EMI Group this week released 100 albums for digital download this week by artists such as Frank Sinatra, Snoop Dogg and Bonnie Raitt through Microsoft Corp.'s Windows Media Player.
Artists sees both sides in Napster debate
The debate rages over who is most harmed by the free exchange of music on the Internet. Some recording artists say Napster-style song swapping is nothing short of thievery. Others see song sharing as a boon to record sales and incentive for listeners to attend concerts and buy T-shirts.
Still others are torn, and hope that a fair system that satisfies both artists and consumers is worked out soon.
"I'm very much in favor of the technology of what Napster does -- the ability to expose music to as many people as possible," said James "Jimmy Jam" Harris III, a former member of the funk group The Time, and co-writer and producer of recordings that have sold more than 100 million copies.
"However, I also feel that music is very valuable, that it is an asset," he told CNNfn.com from Minneapolis. "The publishing (rights) that I own is what I hope to give to my kids; it is my legacy."
Publishing rights are often called the "gift that keeps on giving" by songwriters, whose fame comes not on the cover of glossy pop-culture magazines, but in royalty paid to the rights holder for their life-plus 75 years.

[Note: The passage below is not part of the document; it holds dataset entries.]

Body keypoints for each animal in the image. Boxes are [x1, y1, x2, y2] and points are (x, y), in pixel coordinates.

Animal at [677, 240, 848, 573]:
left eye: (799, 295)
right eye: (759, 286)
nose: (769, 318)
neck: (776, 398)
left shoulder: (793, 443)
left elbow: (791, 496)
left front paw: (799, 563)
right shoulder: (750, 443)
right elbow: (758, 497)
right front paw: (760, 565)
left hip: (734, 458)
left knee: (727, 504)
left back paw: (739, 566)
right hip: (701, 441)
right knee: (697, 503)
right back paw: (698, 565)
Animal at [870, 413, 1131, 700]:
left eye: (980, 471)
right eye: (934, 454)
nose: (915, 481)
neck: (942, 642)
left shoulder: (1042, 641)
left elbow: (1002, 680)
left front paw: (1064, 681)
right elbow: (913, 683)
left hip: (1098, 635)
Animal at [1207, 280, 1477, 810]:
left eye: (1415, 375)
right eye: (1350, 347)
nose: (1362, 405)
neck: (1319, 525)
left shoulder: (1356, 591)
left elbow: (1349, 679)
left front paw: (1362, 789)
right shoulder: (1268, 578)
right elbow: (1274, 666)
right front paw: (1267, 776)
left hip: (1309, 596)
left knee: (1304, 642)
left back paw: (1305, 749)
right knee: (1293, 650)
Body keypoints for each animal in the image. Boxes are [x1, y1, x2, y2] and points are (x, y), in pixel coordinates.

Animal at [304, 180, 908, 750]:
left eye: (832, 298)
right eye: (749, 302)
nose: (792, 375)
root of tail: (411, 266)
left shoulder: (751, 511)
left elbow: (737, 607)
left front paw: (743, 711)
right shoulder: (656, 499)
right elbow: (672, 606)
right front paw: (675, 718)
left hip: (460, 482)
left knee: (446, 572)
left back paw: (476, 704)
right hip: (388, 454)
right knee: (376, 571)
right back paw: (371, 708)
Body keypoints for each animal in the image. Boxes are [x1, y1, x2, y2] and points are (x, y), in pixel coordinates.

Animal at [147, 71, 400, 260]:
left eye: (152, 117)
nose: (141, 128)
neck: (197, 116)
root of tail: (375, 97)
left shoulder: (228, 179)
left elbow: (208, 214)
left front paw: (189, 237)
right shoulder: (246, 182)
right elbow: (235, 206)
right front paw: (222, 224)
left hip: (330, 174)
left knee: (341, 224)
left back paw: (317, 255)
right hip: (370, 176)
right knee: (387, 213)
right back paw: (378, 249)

Radio stations, restaurants and other venues pay those rights, unbeknownst to the average listener. The recording industry came after online services like Napster and MP3.com for making songs available without acquiring any rights. MP3.com has reached agreement with some record labels.
A self-proclaimed technology enthusiast, Jimmy Jam said he doesn't fault consumers for wanting to get music for free, but notes that there is value and cost involved in the creation and production of music, and insists that money must be generated somewhere in the download scheme.
"Somehow, fans think that the artists being greedy -- I don't think anybody is saying that the consumer should pay to swap files or download music," said Jimmy Jam, a Grammy award winner who, with partner Terry Lewis, has crafted hits songs for myriad artists including Janet Jackson, Boyz II Men, Jon Secada and Rod Stewart.
"But somebody has to pay," he said. "I am very much into protecting the right of songwriters and musicians and publishers. It's a wonderful technology and we need to get a way to make it work for everyone."
Whatever the result, Forrester's Scheirer suggests that any such agreement won't involve Napster Inc., which in its year of operation has yet to generate revenue and functions without a concrete business model.
"I've never thought that Napster had any real promise as a company," he said. "Maybe this (court decision) is the harbinger of a quick painless death rather than a slow lingering death."